───── DATASET

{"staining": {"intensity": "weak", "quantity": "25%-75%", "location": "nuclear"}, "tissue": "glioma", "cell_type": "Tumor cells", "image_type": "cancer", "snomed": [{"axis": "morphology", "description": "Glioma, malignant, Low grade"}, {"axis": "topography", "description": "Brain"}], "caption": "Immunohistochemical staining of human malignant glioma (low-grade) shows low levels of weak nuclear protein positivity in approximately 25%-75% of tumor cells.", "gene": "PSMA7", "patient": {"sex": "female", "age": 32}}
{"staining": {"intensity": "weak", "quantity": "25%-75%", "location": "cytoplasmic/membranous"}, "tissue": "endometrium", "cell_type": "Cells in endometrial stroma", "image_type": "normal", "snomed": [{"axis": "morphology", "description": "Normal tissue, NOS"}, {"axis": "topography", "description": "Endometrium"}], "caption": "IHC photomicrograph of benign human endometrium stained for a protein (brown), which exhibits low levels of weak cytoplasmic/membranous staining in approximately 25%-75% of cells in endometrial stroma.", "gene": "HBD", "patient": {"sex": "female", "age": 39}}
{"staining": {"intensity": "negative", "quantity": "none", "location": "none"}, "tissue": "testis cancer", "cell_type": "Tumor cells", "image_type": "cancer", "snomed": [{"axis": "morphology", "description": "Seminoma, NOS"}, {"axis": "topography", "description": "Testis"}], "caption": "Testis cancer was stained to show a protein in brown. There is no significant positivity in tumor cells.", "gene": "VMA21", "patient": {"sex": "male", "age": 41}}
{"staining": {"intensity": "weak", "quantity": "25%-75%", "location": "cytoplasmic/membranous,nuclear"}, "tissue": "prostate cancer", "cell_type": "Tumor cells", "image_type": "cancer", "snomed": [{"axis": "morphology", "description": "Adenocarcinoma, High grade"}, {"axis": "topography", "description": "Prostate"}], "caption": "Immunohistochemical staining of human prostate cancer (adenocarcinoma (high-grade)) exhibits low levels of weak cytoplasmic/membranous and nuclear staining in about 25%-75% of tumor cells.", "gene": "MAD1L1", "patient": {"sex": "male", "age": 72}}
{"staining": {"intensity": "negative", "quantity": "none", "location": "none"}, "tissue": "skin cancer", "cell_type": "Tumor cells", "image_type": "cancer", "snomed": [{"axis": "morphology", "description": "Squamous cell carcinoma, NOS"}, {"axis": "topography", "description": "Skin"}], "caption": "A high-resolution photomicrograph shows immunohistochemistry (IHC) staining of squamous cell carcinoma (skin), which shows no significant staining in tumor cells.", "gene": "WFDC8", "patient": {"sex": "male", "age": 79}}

──────────

### TRY IT
An exact repeat of the whole listing above is needed; write it out now.

### WRITTEN ANSWER
{"staining": {"intensity": "weak", "quantity": "25%-75%", "location": "nuclear"}, "tissue": "glioma", "cell_type": "Tumor cells", "image_type": "cancer", "snomed": [{"axis": "morphology", "description": "Glioma, malignant, Low grade"}, {"axis": "topography", "description": "Brain"}], "caption": "Immunohistochemical staining of human malignant glioma (low-grade) shows low levels of weak nuclear protein positivity in approximately 25%-75% of tumor cells.", "gene": "PSMA7", "patient": {"sex": "female", "age": 32}}
{"staining": {"intensity": "weak", "quantity": "25%-75%", "location": "cytoplasmic/membranous"}, "tissue": "endometrium", "cell_type": "Cells in endometrial stroma", "image_type": "normal", "snomed": [{"axis": "morphology", "description": "Normal tissue, NOS"}, {"axis": "topography", "description": "Endometrium"}], "caption": "IHC photomicrograph of benign human endometrium stained for a protein (brown), which exhibits low levels of weak cytoplasmic/membranous staining in approximately 25%-75% of cells in endometrial stroma.", "gene": "HBD", "patient": {"sex": "female", "age": 39}}
{"staining": {"intensity": "negative", "quantity": "none", "location": "none"}, "tissue": "testis cancer", "cell_type": "Tumor cells", "image_type": "cancer", "snomed": [{"axis": "morphology", "description": "Seminoma, NOS"}, {"axis": "topography", "description": "Testis"}], "caption": "Testis cancer was stained to show a protein in brown. There is no significant positivity in tumor cells.", "gene": "VMA21", "patient": {"sex": "male", "age": 41}}
{"staining": {"intensity": "weak", "quantity": "25%-75%", "location": "cytoplasmic/membranous,nuclear"}, "tissue": "prostate cancer", "cell_type": "Tumor cells", "image_type": "cancer", "snomed": [{"axis": "morphology", "description": "Adenocarcinoma, High grade"}, {"axis": "topography", "description": "Prostate"}], "caption": "Immunohistochemical staining of human prostate cancer (adenocarcinoma (high-grade)) exhibits low levels of weak cytoplasmic/membranous and nuclear staining in about 25%-75% of tumor cells.", "gene": "MAD1L1", "patient": {"sex": "male", "age": 72}}
{"staining": {"intensity": "negative", "quantity": "none", "location": "none"}, "tissue": "skin cancer", "cell_type": "Tumor cells", "image_type": "cancer", "snomed": [{"axis": "morphology", "description": "Squamous cell carcinoma, NOS"}, {"axis": "topography", "description": "Skin"}], "caption": "A high-resolution photomicrograph shows immunohistochemistry (IHC) staining of squamous cell carcinoma (skin), which shows no significant staining in tumor cells.", "gene": "WFDC8", "patient": {"sex": "male", "age": 79}}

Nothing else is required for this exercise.